(ran HN edition)
A clean workshop is safer and more efficient. If your shop is really dusty, it's a good idea to wear a dust mask and goggles when sweeping or brushing debris.
Anticipate dust. Before undertaking a large messy sanding or sawing job, tape or staple plastic drop cloths around the work area. Create covers to prevent dust accumulating on your power tools.
If your home's heating or cooling system has ducts that serve your workshop, block off the duct intake grilles temporarily or turn off the system while doing heavy sanding. Otherwise, fine dust particles will be spread all over the house.

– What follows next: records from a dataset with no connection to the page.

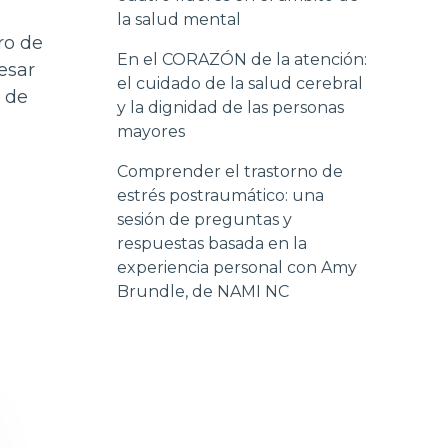
la salud mental
ro de
En el CORAZÓN de la atención:
esar
el cuidado de la salud cerebral
s de
y la dignidad de las personas
mayores
Comprender el trastorno de
estrés postraumático: una
sesión de preguntas y
respuestas basada en la
experiencia personal con Amy
Brundle, de NAMI NC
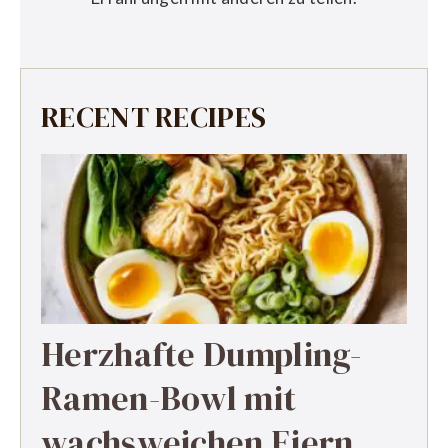
RECENT RECIPES
Herzhafte Dumpling-
Ramen-Bowl mit
wachsweichen Eiern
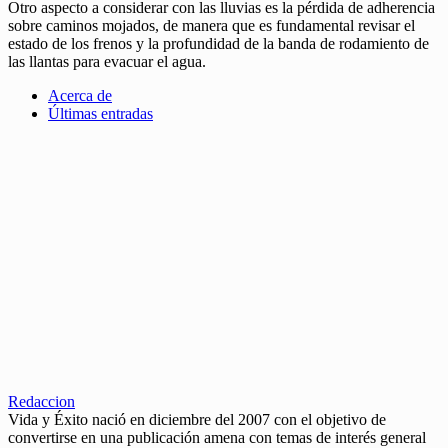
Otro aspecto a considerar con las lluvias es la pérdida de adherencia
sobre caminos mojados, de manera que es fundamental revisar el
estado de los frenos y la profundidad de la banda de rodamiento de
las llantas para evacuar el agua.
Acerca de
Últimas entradas
Redaccion
Vida y Éxito nació en diciembre del 2007 con el objetivo de
convertirse en una publicación amena con temas de interés general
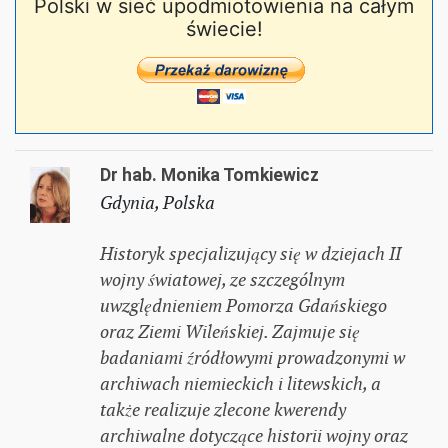
Polski w sieć upodmiotowienia na całym
świecie!
Dr hab. Monika Tomkiewicz
Gdynia, Polska
Historyk specjalizujący się w dziejach II
wojny światowej, ze szczególnym
uwzględnieniem Pomorza Gdańskiego
oraz Ziemi Wileńskiej. Zajmuje się
badaniami źródłowymi prowadzonymi w
archiwach niemieckich i litewskich, a
także realizuje zlecone kwerendy
archiwalne dotyczące historii wojny oraz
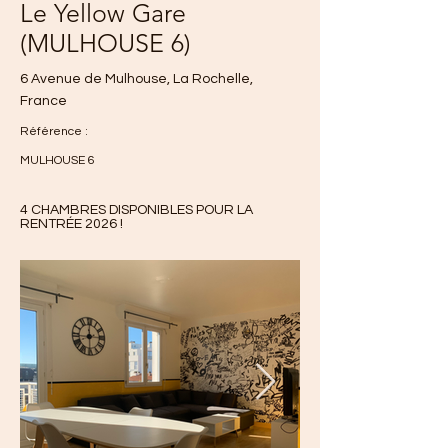
Le Yellow Gare
(MULHOUSE 6)
6 Avenue de Mulhouse, La Rochelle,
France
Référence :
MULHOUSE 6
4 CHAMBRES DISPONIBLES POUR LA
RENTRÉE 2026 !
400 €/chambre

One way to capture fine airborne dust is to mount a furnace filter on the air-intake side of a box fan, using duct tape or an elastic stretch cord. Put the fan next to your work area, blowing away from you. Vacuum the filter when it becomes filled with dust.
A shop vacuum is a must for keeping a workshop clean.
If the crevice tool on your vacuum isn't long enough to reach the accumulated sawdust and dirt behind shop cabinets, make your own extra-long crevice vacuum attachment using the cardboard tube from a roll of gift-wrap paper. Fit one end of the tube in the hose nozzle and secure it with duct tape. Flatten the tube along the rest of its length.
To avoid billowing dust when emptying a shop vacuum, line the vacuum canister with a large plastic trash bag. Fold the top edge of the bag over the canister rim so that the top holds the bag in place. To empty the vacuum, gently close the bag and dispose of it.
You can extend the life of your shop vacuum filter and avoid having to clean it frequently. Clip off the legs of an old pair of panty hose, knot each cut leg and then stretch the waistband top over the filter. Suction won't be affected. Clean the panty hose by rinsing it.
Here are some other suggestions to keep your workshop clean:
Use a spare hair dryer to blow away dust, dirt and shavings in the shop.
Trim frayed bristles from an old paintbrush. Use it to sweep fine sawdust or filings from your bench top or clean out blind corners on a drill press or lathe.
Keep a child's broom handy for sweeping around stationary tools, workbench legs and other tight spots you can't reach with a regular broom.
To get small fasteners back into their containers quickly, make a scoop from the top of a gallon plastic milk jug with a handle. Use kitchen shears to cut off the bottom of the jug at an angle. After you scoop up the fasteners, use the scoop as a funnel to pour the items back into their containers.
Pick up spilled washers, nuts or nails with a magnet in a plastic sandwich bag. After the spilled items stick to the plastic, turn the bag inside out and pour them back into their containers.
You also can use a magnet to clean up small metallic filings. Put plastic wrap around the magnet, sweep it over the work area, then fold the wrap over the filings and discard it.
Separate screws, nails and other potentially reusable small metal items while sweeping up. Glue the flexible magnetic strip onto the front edge of a dustpan with contact cement. The items will cling to the strip when you empty the pan.